TEXT EXTRACT:

Begin

United States Court of Appeals, Eighth Circuit
Nov 7, 1985
776 F.2d 777 (8th Cir. 1985)

Summary

holding that plaintiff must demonstrate that defendant made false statement with knowledge or belief that it was false

Summary of this case from McAnally v. Gildersleeve

Opinion

Nos. 84-2463, 85-1143.

Submitted June 11, 1985.

Decided November 7, 1985. Rehearing Denied December 5, 1985.

William H. Sutton, Little Rock, Ark., for appellants.

G. Alan Wooten, Fort Smith, Ark., for appellee.

Appeal from the United States District Court for the Western District of Arkansas.

Before HEANEY and BOWMAN, Circuit Judges, and WANGELIN, Senior District Judge.

The HONORABLE H. KENNETH WANGELIN, Senior United States District Judge for the Eastern and Western Districts of Missouri.


This is another in a series of cases arising from commodity transactions occurring in the Springdale, Arkansas office of Refco, Inc., a commodity brokerage business registered on the Chicago Mercantile Exchange (CME). The plaintiff, Ron C. Horn, brought suit against Refco and its president, Thomas Dittmer, alleging that defendants made fraudulent misrepresentations and breached their fiduciary duties to him. In addition, Horn claimed that Dittmer's actions violated the Racketeer Influenced and Corrupt Organizations Act (RICO), 18 U.S.C. § 1961 et seq. Refco counterclaimed for the unpaid debit balance of $448,415.09 in Horn's commodity futures trading account.

The case was tried to a jury. By consent of the parties, a magistrate presided over the trial. See 28 U.S.C. § 636(c). At trial, the magistrate denied defendants' motion for directed verdicts on plaintiff's claims and on Refco's counterclaim and the case was submitted to the jury. The jury returned a verdict in favor of Horn on all of his claims and against Refco on its counterclaim. Defendants timely moved for judgment n.o.v. on Horn's claims and on Refco's counterclaim. The motion was denied. Defendants now appeal from the entry of judgment by the District Court on the jury's verdict. Defendants assert as error the denial of their motion for directed verdicts and the subsequent award to plaintiff of attorneys' fees and costs under the provisions of RICO. We reverse.

I.

From 1978 to 1981, Horn was an account executive or "broker" in the Springdale office of Refco. During that period Horn traded commodities both for customer accounts and for his own personal account. On October 2, 1979, Horn purchased for his personal account 100 contracts in the December 1979 live cattle futures market, purportedly on the basis of representations by Ed Apel, a trader on the floor of the CME and a close personal friend of Robert Bone. Bone was a broker in and the de facto manager of Refco's Springdale office. Apel told Bone that he had spoken with Dittmer that morning and that Dittmer agreed that the correct position in the cattle futures market was the long position. Horn learned of Dittmer's opinion from Bone. By the close of trading on October 2, cattle futures had declined the maximum amount allowed by the CME in any one day.

End

SHORT EXERCISE 1: Reproduce the passage of the appellate case text that begins at the words "United States Court" and stops after "Nos. 84-2463, 85-1143.", substituting "Decision" for "Opinion".

(Extracted data entries)
Begin

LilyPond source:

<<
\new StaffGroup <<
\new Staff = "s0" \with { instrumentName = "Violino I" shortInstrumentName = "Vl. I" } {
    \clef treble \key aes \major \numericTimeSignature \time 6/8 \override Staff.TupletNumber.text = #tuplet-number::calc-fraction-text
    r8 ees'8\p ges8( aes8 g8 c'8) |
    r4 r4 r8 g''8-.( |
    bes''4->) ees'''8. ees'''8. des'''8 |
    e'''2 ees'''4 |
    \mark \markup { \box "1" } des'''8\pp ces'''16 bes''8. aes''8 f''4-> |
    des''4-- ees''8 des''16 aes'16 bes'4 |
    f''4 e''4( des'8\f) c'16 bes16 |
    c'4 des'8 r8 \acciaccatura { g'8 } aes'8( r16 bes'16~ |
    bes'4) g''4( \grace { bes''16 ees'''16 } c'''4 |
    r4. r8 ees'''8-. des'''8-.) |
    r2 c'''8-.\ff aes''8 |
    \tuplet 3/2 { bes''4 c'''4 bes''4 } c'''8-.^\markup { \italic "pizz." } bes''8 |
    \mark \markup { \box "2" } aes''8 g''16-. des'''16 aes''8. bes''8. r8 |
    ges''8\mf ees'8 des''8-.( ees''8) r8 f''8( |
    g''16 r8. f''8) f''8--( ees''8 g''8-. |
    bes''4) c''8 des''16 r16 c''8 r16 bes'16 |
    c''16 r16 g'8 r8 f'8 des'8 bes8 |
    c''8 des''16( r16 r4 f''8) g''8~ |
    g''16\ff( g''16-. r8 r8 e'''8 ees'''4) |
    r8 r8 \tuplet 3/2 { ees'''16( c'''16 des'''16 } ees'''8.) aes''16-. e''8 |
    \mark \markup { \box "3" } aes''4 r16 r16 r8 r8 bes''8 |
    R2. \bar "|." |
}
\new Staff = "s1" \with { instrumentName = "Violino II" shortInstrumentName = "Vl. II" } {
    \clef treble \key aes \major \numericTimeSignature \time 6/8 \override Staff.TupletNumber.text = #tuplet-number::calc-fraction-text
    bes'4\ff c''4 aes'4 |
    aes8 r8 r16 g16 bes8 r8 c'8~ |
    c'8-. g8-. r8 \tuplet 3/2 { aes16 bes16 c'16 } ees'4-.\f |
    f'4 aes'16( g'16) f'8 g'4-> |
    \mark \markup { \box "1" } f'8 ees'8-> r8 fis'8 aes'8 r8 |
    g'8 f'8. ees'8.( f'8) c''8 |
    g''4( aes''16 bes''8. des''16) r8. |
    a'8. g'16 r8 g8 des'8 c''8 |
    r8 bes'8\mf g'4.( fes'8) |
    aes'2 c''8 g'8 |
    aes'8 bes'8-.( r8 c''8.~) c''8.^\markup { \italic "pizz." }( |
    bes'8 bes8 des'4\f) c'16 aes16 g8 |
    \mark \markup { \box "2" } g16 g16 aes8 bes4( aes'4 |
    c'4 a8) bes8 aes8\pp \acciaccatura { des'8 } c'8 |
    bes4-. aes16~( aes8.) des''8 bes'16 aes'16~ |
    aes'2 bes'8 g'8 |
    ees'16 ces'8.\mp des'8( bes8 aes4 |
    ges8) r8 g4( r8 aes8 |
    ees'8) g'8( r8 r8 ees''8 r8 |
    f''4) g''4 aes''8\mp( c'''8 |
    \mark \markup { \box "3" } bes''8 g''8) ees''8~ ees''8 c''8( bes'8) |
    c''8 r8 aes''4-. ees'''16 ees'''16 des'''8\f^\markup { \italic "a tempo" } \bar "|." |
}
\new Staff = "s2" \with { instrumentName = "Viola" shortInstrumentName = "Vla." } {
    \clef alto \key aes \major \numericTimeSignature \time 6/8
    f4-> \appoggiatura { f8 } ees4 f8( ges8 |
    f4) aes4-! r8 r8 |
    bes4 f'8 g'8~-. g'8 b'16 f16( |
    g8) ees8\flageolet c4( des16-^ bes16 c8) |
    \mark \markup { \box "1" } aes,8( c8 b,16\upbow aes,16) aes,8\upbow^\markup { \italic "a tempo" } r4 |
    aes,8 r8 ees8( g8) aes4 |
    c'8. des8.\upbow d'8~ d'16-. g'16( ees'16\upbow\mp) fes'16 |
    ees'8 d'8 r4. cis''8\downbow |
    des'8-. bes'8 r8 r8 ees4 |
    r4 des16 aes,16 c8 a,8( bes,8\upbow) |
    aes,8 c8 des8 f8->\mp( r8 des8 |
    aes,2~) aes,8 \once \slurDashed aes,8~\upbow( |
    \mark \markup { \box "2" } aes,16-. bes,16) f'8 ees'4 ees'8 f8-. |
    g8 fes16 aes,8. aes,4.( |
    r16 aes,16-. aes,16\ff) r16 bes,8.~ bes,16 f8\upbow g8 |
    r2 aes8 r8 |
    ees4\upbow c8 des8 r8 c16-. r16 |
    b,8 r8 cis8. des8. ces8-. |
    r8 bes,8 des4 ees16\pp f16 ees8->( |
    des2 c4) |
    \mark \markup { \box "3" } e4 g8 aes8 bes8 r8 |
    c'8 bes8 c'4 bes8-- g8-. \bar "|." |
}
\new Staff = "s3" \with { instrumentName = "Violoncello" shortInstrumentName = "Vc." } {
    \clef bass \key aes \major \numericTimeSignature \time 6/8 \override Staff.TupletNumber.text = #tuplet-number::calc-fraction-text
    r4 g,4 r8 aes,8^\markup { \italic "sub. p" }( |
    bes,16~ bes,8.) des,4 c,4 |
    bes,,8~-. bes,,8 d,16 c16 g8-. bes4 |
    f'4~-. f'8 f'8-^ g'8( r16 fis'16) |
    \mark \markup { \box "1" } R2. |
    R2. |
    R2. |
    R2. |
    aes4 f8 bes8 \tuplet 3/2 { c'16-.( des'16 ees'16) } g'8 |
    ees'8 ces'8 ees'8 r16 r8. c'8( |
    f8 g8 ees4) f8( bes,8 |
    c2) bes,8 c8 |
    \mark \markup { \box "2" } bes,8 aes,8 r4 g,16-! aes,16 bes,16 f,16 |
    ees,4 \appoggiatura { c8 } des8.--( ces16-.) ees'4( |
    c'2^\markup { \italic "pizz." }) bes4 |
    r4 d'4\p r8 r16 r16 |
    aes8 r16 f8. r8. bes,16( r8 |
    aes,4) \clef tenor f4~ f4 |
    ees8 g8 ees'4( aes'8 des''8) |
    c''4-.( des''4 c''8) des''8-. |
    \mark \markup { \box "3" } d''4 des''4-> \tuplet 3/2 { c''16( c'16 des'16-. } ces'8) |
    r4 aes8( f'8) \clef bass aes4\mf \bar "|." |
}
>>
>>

End

SHORT EXERCISE 2: Select every line of the entries that contains the string "with", treating case as significant.

TASK SOLUTION 1:
United States Court of Appeals, Eighth Circuit
Nov 7, 1985
776 F.2d 777 (8th Cir. 1985)

Summary

holding that plaintiff must demonstrate that defendant made false statement with knowledge or belief that it was false

Summary of this case from McAnally v. Gildersleeve

Decision

Nos. 84-2463, 85-1143.

TASK SOLUTION 2:
\new Staff = "s0" \with { instrumentName = "Violino I" shortInstrumentName = "Vl. I" } {
\new Staff = "s1" \with { instrumentName = "Violino II" shortInstrumentName = "Vl. II" } {
\new Staff = "s2" \with { instrumentName = "Viola" shortInstrumentName = "Vla." } {
\new Staff = "s3" \with { instrumentName = "Violoncello" shortInstrumentName = "Vc." } {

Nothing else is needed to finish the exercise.